**YOUR TASK:**
Copy out word for word the lines of the data below, starting at the line that contains "Kurapati，nilsmeyerkit，Rahul Govind，Sanka Suraj。" and ending at the end of the data.

(Dataset excerpts)
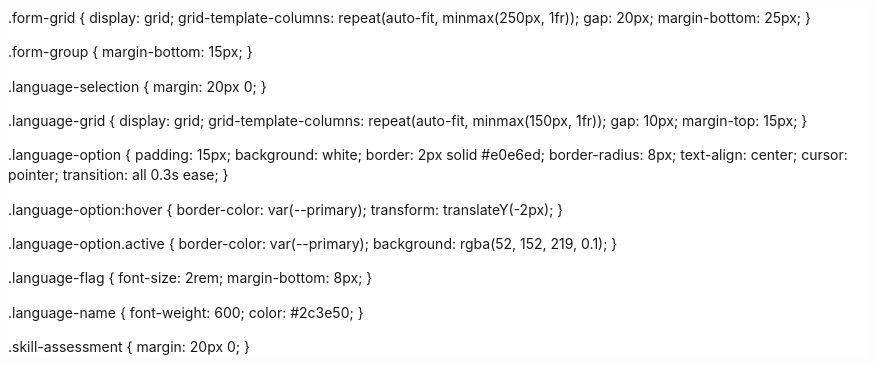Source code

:   .form-grid {
    display: grid;
    grid-template-columns: repeat(auto-fit, minmax(250px, 1fr));
    gap: 20px;
    margin-bottom: 25px;
  }

  .form-group {
    margin-bottom: 15px;
  }

  .language-selection {
    margin: 20px 0;
  }

  .language-grid {
    display: grid;
    grid-template-columns: repeat(auto-fit, minmax(150px, 1fr));
    gap: 10px;
    margin-top: 15px;
  }

  .language-option {
    padding: 15px;
    background: white;
    border: 2px solid #e0e6ed;
    border-radius: 8px;
    text-align: center;
    cursor: pointer;
    transition: all 0.3s ease;
  }

  .language-option:hover {
    border-color: var(--primary);
    transform: translateY(-2px);
  }

  .language-option.active {
    border-color: var(--primary);
    background: rgba(52, 152, 219, 0.1);
  }

  .language-flag {
    font-size: 2rem;
    margin-bottom: 8px;
  }

  .language-name {
    font-weight: 600;
    color: #2c3e50;
  }

  .skill-assessment {
    margin: 20px 0;
  }
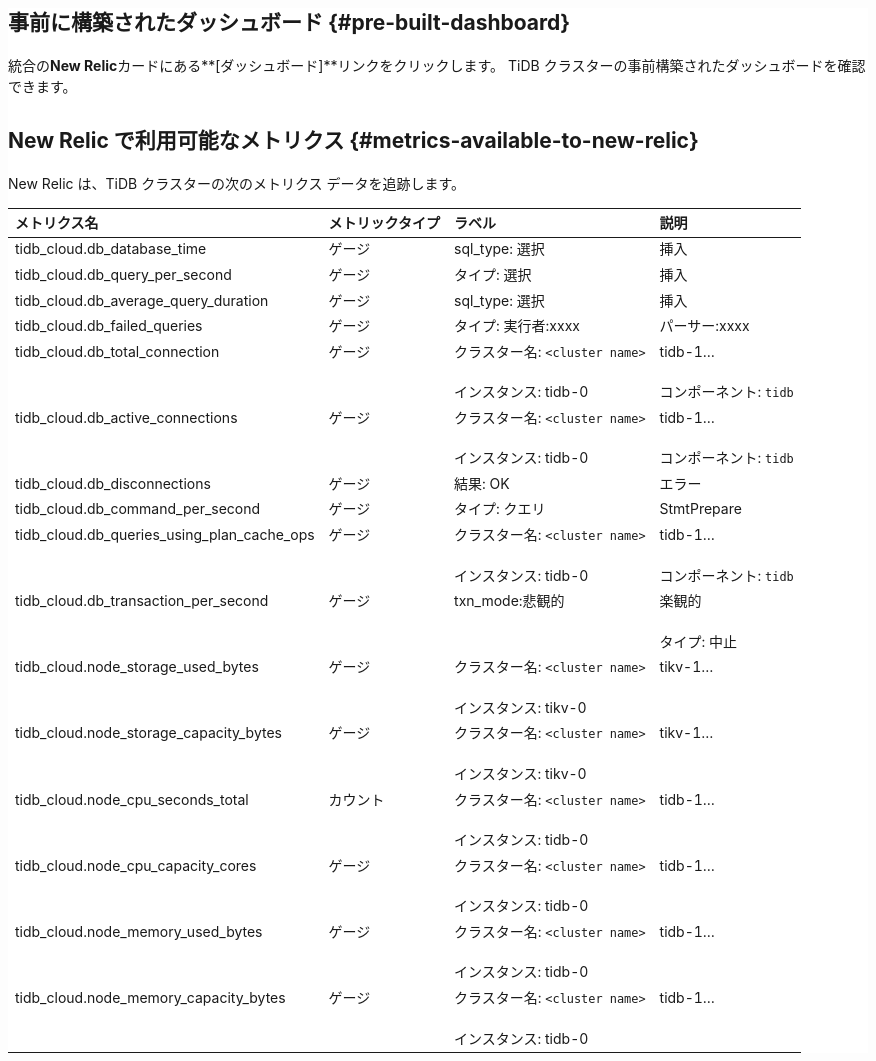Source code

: ## 事前に構築されたダッシュボード {#pre-built-dashboard}

統合の**New Relic**カードにある**[ダッシュボード]**リンクをクリックします。 TiDB クラスターの事前構築されたダッシュボードを確認できます。

## New Relic で利用可能なメトリクス {#metrics-available-to-new-relic}

New Relic は、TiDB クラスターの次のメトリクス データを追跡します。

| メトリクス名                                     | メトリックタイプ | ラベル                                                                                                                                   | 説明                                                                                                            |
| :----------------------------------------- | :------- | :------------------------------------------------------------------------------------------------------------------------------------ | :------------------------------------------------------------------------------------------------------------ |
| tidb_cloud.db_database_time                | ゲージ      | sql_type: 選択|挿入|...<br/><br/>クラスター名: `<cluster name>`<br/><br/>インスタンス: tidb-0|tidb-1…<br/><br/>コンポーネント: `tidb`                        | TiDB で実行されているすべての SQL ステートメントによって消費された 1 秒あたりの合計時間 (すべてのプロセスの CPU 時間と非アイドル待機時間を含む)。                           |
| tidb_cloud.db_query_per_second             | ゲージ      | タイプ: 選択|挿入|...<br/><br/>クラスター名: `<cluster name>`<br/><br/>インスタンス: tidb-0|tidb-1…<br/><br/>コンポーネント: `tidb`                             | すべての TiDB インスタンスで 1 秒あたりに実行される SQL ステートメントの数。 `SELECT` 、 `INSERT` 、 `UPDATE` 、およびその他のタイプのステートメントに従ってカウントされます。 |
| tidb_cloud.db_average_query_duration       | ゲージ      | sql_type: 選択|挿入|...<br/><br/>クラスター名: `<cluster name>`<br/><br/>インスタンス: tidb-0|tidb-1…<br/><br/>コンポーネント: `tidb`                        | クライアントのネットワーク リクエストが TiDB に送信されてから、TiDB がリクエストを実行した後にリクエストがクライアントに返されるまでの期間。                                  |
| tidb_cloud.db_failed_queries               | ゲージ      | タイプ: 実行者:xxxx|パーサー:xxxx|...<br/><br/>クラスター名: `<cluster name>`<br/><br/>インスタンス: tidb-0|tidb-1…<br/><br/>コンポーネント: `tidb`                | 各 TiDB インスタンスで 1 秒あたりに発生する SQL 実行エラーに応じたエラー タイプ (構文エラーや主キーの競合など) の統計。                                         |
| tidb_cloud.db_total_connection             | ゲージ      | クラスター名: `<cluster name>`<br/><br/>インスタンス: tidb-0|tidb-1…<br/><br/>コンポーネント: `tidb`                                                     | TiDBサーバー内の現在の接続の数。                                                                                            |
| tidb_cloud.db_active_connections           | ゲージ      | クラスター名: `<cluster name>`<br/><br/>インスタンス: tidb-0|tidb-1…<br/><br/>コンポーネント: `tidb`                                                     | アクティブな接続の数。                                                                                                   |
| tidb_cloud.db_disconnections               | ゲージ      | 結果: OK|エラー|未定<br/><br/>クラスター名: `<cluster name>`<br/><br/>インスタンス: tidb-0|tidb-1…<br/><br/>コンポーネント: `tidb`                              | 切断されたクライアントの数。                                                                                                |
| tidb_cloud.db_command_per_second           | ゲージ      | タイプ: クエリ|StmtPrepare|...<br/><br/>クラスター名: `<cluster name>`<br/><br/>インスタンス: tidb-0|tidb-1…<br/><br/>コンポーネント: `tidb`                   | TiDB によって 1 秒あたりに処理されたコマンドの数。コマンドの実行結果の成功または失敗に従って分類されます。                                                     |
| tidb_cloud.db_queries_using_plan_cache_ops | ゲージ      | クラスター名: `<cluster name>`<br/><br/>インスタンス: tidb-0|tidb-1…<br/><br/>コンポーネント: `tidb`                                                     | [プランキャッシュ](/sql-prepared-plan-cache.md)秒あたり 1 を使用したクエリの統計。実行プラン キャッシュは、プリペアドステートメントコマンドのみをサポートします。            |
| tidb_cloud.db_transaction_per_second       | ゲージ      | txn_mode:悲観的|楽観的<br/><br/>タイプ: 中止|コミット|...<br/><br/>クラスター名: `<cluster name>`<br/><br/>インスタンス: tidb-0|tidb-1…<br/><br/>コンポーネント: `tidb` | 1 秒あたりに実行されるトランザクションの数。                                                                                       |
| tidb_cloud.node_storage_used_bytes         | ゲージ      | クラスター名: `<cluster name>`<br/><br/>インスタンス: tikv-0|tikv-1…|tiflash-0|tiflash-1…<br/><br/>コンポーネント: tikv|tflash                           | TiKV/ TiFlashノードのディスク使用量 (バイト単位)。                                                                             |
| tidb_cloud.node_storage_capacity_bytes     | ゲージ      | クラスター名: `<cluster name>`<br/><br/>インスタンス: tikv-0|tikv-1…|tiflash-0|tiflash-1…<br/><br/>コンポーネント: tikv|tflash                           | TiKV/ TiFlashノードのディスク容量 (バイト単位)。                                                                              |
| tidb_cloud.node_cpu_seconds_total          | カウント     | クラスター名: `<cluster name>`<br/><br/>インスタンス: tidb-0|tidb-1…|tikv-0…|tflash-0…<br/><br/>コンポーネント: tidb|tikv|tflash                         | TiDB/TiKV/ TiFlashノードの CPU 使用率。                                                                               |
| tidb_cloud.node_cpu_capacity_cores         | ゲージ      | クラスター名: `<cluster name>`<br/><br/>インスタンス: tidb-0|tidb-1…|tikv-0…|tflash-0…<br/><br/>コンポーネント: tidb|tikv|tflash                         | TiDB/TiKV/ TiFlashノードの CPU コアの制限。                                                                             |
| tidb_cloud.node_memory_used_bytes          | ゲージ      | クラスター名: `<cluster name>`<br/><br/>インスタンス: tidb-0|tidb-1…|tikv-0…|tflash-0…<br/><br/>コンポーネント: tidb|tikv|tflash                         | TiDB/TiKV/ TiFlashノードの使用済みメモリ(バイト単位)。                                                                         |
| tidb_cloud.node_memory_capacity_bytes      | ゲージ      | クラスター名: `<cluster name>`<br/><br/>インスタンス: tidb-0|tidb-1…|tikv-0…|tflash-0…<br/><br/>コンポーネント: tidb|tikv|tflash                         | TiDB/TiKV/ TiFlashノードのメモリ容量 (バイト単位)。                                                                          |
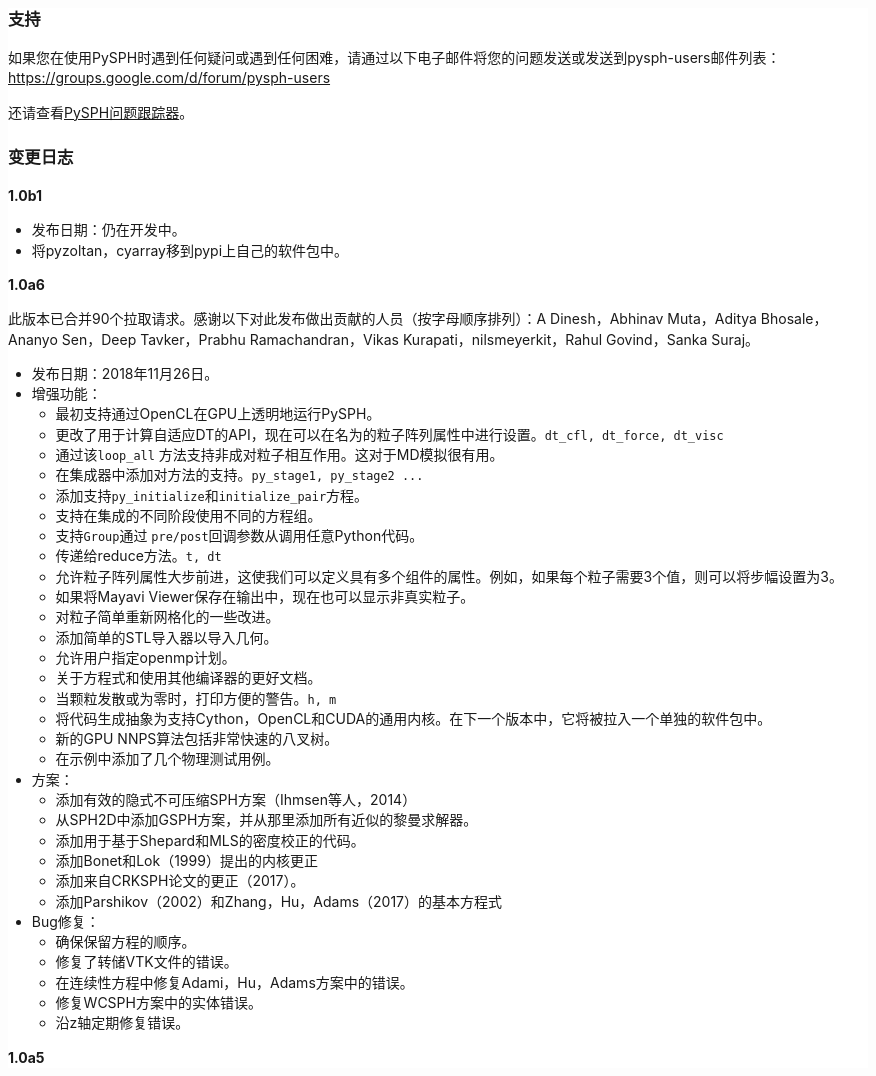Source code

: ### 支持

如果您在使用PySPH时遇到任何疑问或遇到任何困难，请通过以下电子邮件将您的问题发送或发送到pysph-users邮件列表：https://groups.google.com/d/forum/pysph-users

还请查看[PySPH问题跟踪器](https://github.com/pypr/pysph/issues)。

### 变更日志

**1.0b1**

- 发布日期：仍在开发中。
- 将pyzoltan，cyarray移到pypi上自己的软件包中。

**1.0a6**

此版本已合并90个拉取请求。感谢以下对此发布做出贡献的人员（按字母顺序排列）：A Dinesh，Abhinav Muta，Aditya Bhosale，Ananyo Sen，Deep Tavker，Prabhu Ramachandran，Vikas Kurapati，nilsmeyerkit，Rahul Govind，Sanka Suraj。

- 发布日期：2018年11月26日。
- 增强功能：
  - 最初支持通过OpenCL在GPU上透明地运行PySPH。
  - 更改了用于计算自适应DT的API，现在可以在名为的粒子阵列属性中进行设置。`dt_cfl, dt_force, dt_visc`
  - 通过该`loop_all` 方法支持非成对粒子相互作用。这对于MD模拟很有用。
  - 在集成器中添加对方法的支持。`py_stage1, py_stage2 ...`
  - 添加支持`py_initialize`和`initialize_pair`方程。
  - 支持在集成的不同阶段使用不同的方程组。
  - 支持`Group`通过 `pre/post`回调参数从调用任意Python代码。
  - 传递给reduce方法。`t, dt`
  - 允许粒子阵列属性大步前进，这使我们可以定义具有多个组件的属性。例如，如果每个粒子需要3个值，则可以将步幅设置为3。
  - 如果将Mayavi Viewer保存在输出中，现在也可以显示非真实粒子。
  - 对粒子简单重新网格化的一些改进。
  - 添加简单的STL导入器以导入几何。
  - 允许用户指定openmp计划。
  - 关于方程式和使用其他编译器的更好文档。
  - 当颗粒发散或为零时，打印方便的警告。`h, m`
  - 将代码生成抽象为支持Cython，OpenCL和CUDA的通用内核。在下一个版本中，它将被拉入一个单独的软件包中。
  - 新的GPU NNPS算法包括非常快速的八叉树。
  - 在示例中添加了几个物理测试用例。
- 方案：
  - 添加有效的隐式不可压缩SPH方案（Ihmsen等人，2014）
  - 从SPH2D中添加GSPH方案，并从那里添加所有近似的黎曼求解器。
  - 添加用于基于Shepard和MLS的密度校正的代码。
  - 添加Bonet和Lok（1999）提出的内核更正
  - 添加来自CRKSPH论文的更正（2017）。
  - 添加Parshikov（2002）和Zhang，Hu，Adams（2017）的基本方程式
- Bug修复：
  - 确保保留方程的顺序。
  - 修复了转储VTK文件的错误。
  - 在连续性方程中修复Adami，Hu，Adams方案中的错误。
  - 修复WCSPH方案中的实体错误。
  - 沿z轴定期修复错误。

**1.0a5**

**EXERCISE SOLUTION:**
此版本已合并90个拉取请求。感谢以下对此发布做出贡献的人员（按字母顺序排列）：A Dinesh，Abhinav Muta，Aditya Bhosale，Ananyo Sen，Deep Tavker，Prabhu Ramachandran，Vikas Kurapati，nilsmeyerkit，Rahul Govind，Sanka Suraj。

- 发布日期：2018年11月26日。
- 增强功能：
  - 最初支持通过OpenCL在GPU上透明地运行PySPH。
  - 更改了用于计算自适应DT的API，现在可以在名为的粒子阵列属性中进行设置。`dt_cfl, dt_force, dt_visc`
  - 通过该`loop_all` 方法支持非成对粒子相互作用。这对于MD模拟很有用。
  - 在集成器中添加对方法的支持。`py_stage1, py_stage2 ...`
  - 添加支持`py_initialize`和`initialize_pair`方程。
  - 支持在集成的不同阶段使用不同的方程组。
  - 支持`Group`通过 `pre/post`回调参数从调用任意Python代码。
  - 传递给reduce方法。`t, dt`
  - 允许粒子阵列属性大步前进，这使我们可以定义具有多个组件的属性。例如，如果每个粒子需要3个值，则可以将步幅设置为3。
  - 如果将Mayavi Viewer保存在输出中，现在也可以显示非真实粒子。
  - 对粒子简单重新网格化的一些改进。
  - 添加简单的STL导入器以导入几何。
  - 允许用户指定openmp计划。
  - 关于方程式和使用其他编译器的更好文档。
  - 当颗粒发散或为零时，打印方便的警告。`h, m`
  - 将代码生成抽象为支持Cython，OpenCL和CUDA的通用内核。在下一个版本中，它将被拉入一个单独的软件包中。
  - 新的GPU NNPS算法包括非常快速的八叉树。
  - 在示例中添加了几个物理测试用例。
- 方案：
  - 添加有效的隐式不可压缩SPH方案（Ihmsen等人，2014）
  - 从SPH2D中添加GSPH方案，并从那里添加所有近似的黎曼求解器。
  - 添加用于基于Shepard和MLS的密度校正的代码。
  - 添加Bonet和Lok（1999）提出的内核更正
  - 添加来自CRKSPH论文的更正（2017）。
  - 添加Parshikov（2002）和Zhang，Hu，Adams（2017）的基本方程式
- Bug修复：
  - 确保保留方程的顺序。
  - 修复了转储VTK文件的错误。
  - 在连续性方程中修复Adami，Hu，Adams方案中的错误。
  - 修复WCSPH方案中的实体错误。
  - 沿z轴定期修复错误。

**1.0a5**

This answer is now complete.